一昨日もこれらのコンソーシアムが同日に3か所であり、さながら選挙直前の候補者のように、会場となっているいくつかのホテルを走り回ってしまった。準備に多大な時間を費やされた方々に大変申し訳なく思っている。
わが国においても、ようやく現実化しはじめたこれらのコンソーシアムの活動に関しては、改めてご紹介の機会をいただきたいと考えているが、今回のコラムにあっては、これらの活発化し始めた活動の影に隠れて、やや目立たない別な角度からのXMLへの取組みを紹介したい。
言うまでもなく、XMLはその母であるSGMLの血を受け継いでいる。SGMLの目指したところのひとつの目標は、「ハードウエアやソフトウエアの変化に依存しない電子文書の記述規約」にある。
ワープロやらブラウザやらのソフトウエアや、変化著しいパソコンなどのハードウエア環境を利用せざるを得ない電子化文書の必然は、ともすると情報処理ビジネスに関わっているソフト企業やハードメーカのパワー・ゲームの場となり「このソフト、このOSの環境で」といった特定化が進んでしまう。
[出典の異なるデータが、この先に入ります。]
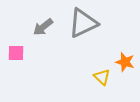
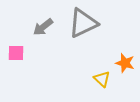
orange star: moved 1 px down
yellow triangle: moved 2 px down
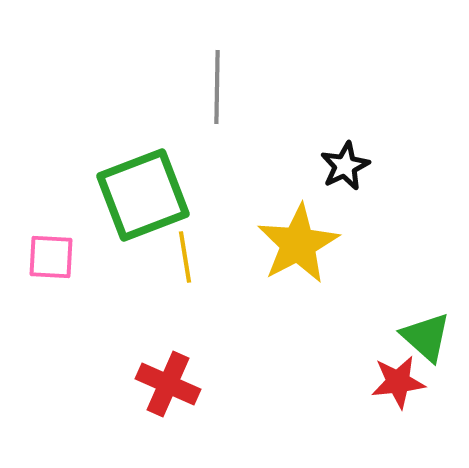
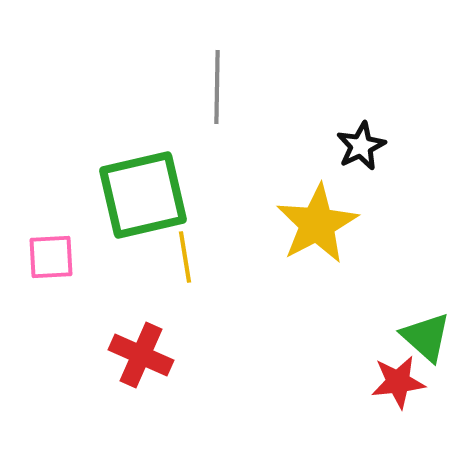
black star: moved 16 px right, 20 px up
green square: rotated 8 degrees clockwise
yellow star: moved 19 px right, 20 px up
pink square: rotated 6 degrees counterclockwise
red cross: moved 27 px left, 29 px up
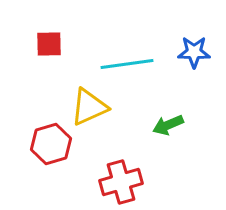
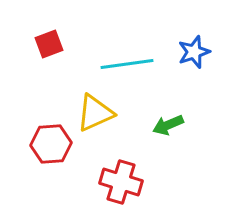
red square: rotated 20 degrees counterclockwise
blue star: rotated 20 degrees counterclockwise
yellow triangle: moved 6 px right, 6 px down
red hexagon: rotated 12 degrees clockwise
red cross: rotated 33 degrees clockwise
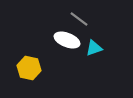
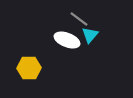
cyan triangle: moved 4 px left, 13 px up; rotated 30 degrees counterclockwise
yellow hexagon: rotated 15 degrees counterclockwise
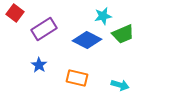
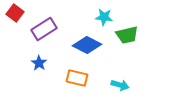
cyan star: moved 1 px right, 1 px down; rotated 18 degrees clockwise
green trapezoid: moved 4 px right, 1 px down; rotated 10 degrees clockwise
blue diamond: moved 5 px down
blue star: moved 2 px up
その結果、せっかく電子化した文書も2、3年経つと、読めなくなったり、改めて電子化をやり直さなければならなくなる。ここに、再三指摘している電子文書を扱ううえでの、さまざまな「標準化」の取組みが重要となる理由がある。
特に、図書館関係の仕事に携わっていると、商取引や行政に関わる書類といった現在の用いられている情報というよりも、過去の文献や記録をどのように電子化するかと言う課題が大きくクローズアップされてくる。(もちろん、現在盛んに作成される行政関係の書類も、いずれは後世の人々が歴史資料として研究することになるであろう。)
このような課題を考えるとき、前記の「ソフト/ハードに依存しない電子文書の規格」は、極めて重要となる。
見方を変えれば、これまでなかなか閲覧することができなかった歴史資料が、電子化され、多くの研究者がさまざまに研究できるようになれば、また新しい知見が得られたり、同時に複数の文献の比較が可能になるなど、ネットワーク時代の特性を活かした資料提供や研究方法が実現される可能性もある。
その意味では、現在活発に進展しているXMLの商構造への適用であるとか、行政電子化に向けた取組みとは別な意味での、XMLを使った古典資料や歴史資料をアーカイブする取組みが極めて重要と考えている。
先ごろ、不思議なご縁があり、東洋学園のCharles Muller先生と知り合うことができた。Muller先生は、XMLを用いて電子仏教辞典や電子漢英辞典などを編纂し公開している。ご興味のあられる読者は、ぜひ先生のサイト(http://www.acmuller.net/)をご覧戴きたい。日本語、中国語、サンスクリット語、チベット語により、仏典や仏教用語を解説されている。もちろん、日本においても、国文学研究資料館や国立情報学研究所をはじめ、いくつかの機関が、これらの歴史資料のデジタル化に取り組んでおられる。
しかし、Muller先生や、スミスカレッジにおられるJamie Hubbard先生など、米国籍の若手(?)の研究者が、日本に古来から伝わる史料の電子化に積極的に取り組んでいる事実は、あまり知られていないのではないだろうか?逆に、日本側が先祖から受け継がれた貴重な情報の電子化について積極的に取り組んでいるのかどうか気になるところである。私の知る限り、日本の取組みにあっては極く一部の意欲ある研究者の個人的な努力に委ねられている印象が強い
これらの史料の電子化に際しては、草書や豊臣秀吉が朝鮮から運び込んできた木活字による印刷物などが対象となる訳で、当然文字のシェープ(グリフ)や、文字体系などを含めた気の遠くなるほどの努力が必要となる。
それらの費用や研究体制は、現在の個人依存性が強い状況では、はかばかしく進展しないことを心配している。一方、韓国や中国、また台湾などにあっては、その歴史資料の電子化は、わが国に比べてはるかに進んでいる事実も、大変気がかりな点である。このままいくと、日本の史料もこれらの周辺諸国のサイトを見なければならなくなるのではないだろうか?
私が運営しているシナジー・インキュベートと言う企業は、文字通りの零細企業でありこのような活動に向けて、貢献できるところは極く些細なものとなろう。しかし、静岡大学の長瀬先生が取り組まれているTopic Mapの源氏物語への適用であるとか、Muller先生Hubbard先生などの仏典に対する取組みに向けて、いくばくかでもお役に立ちたいと考える次第である。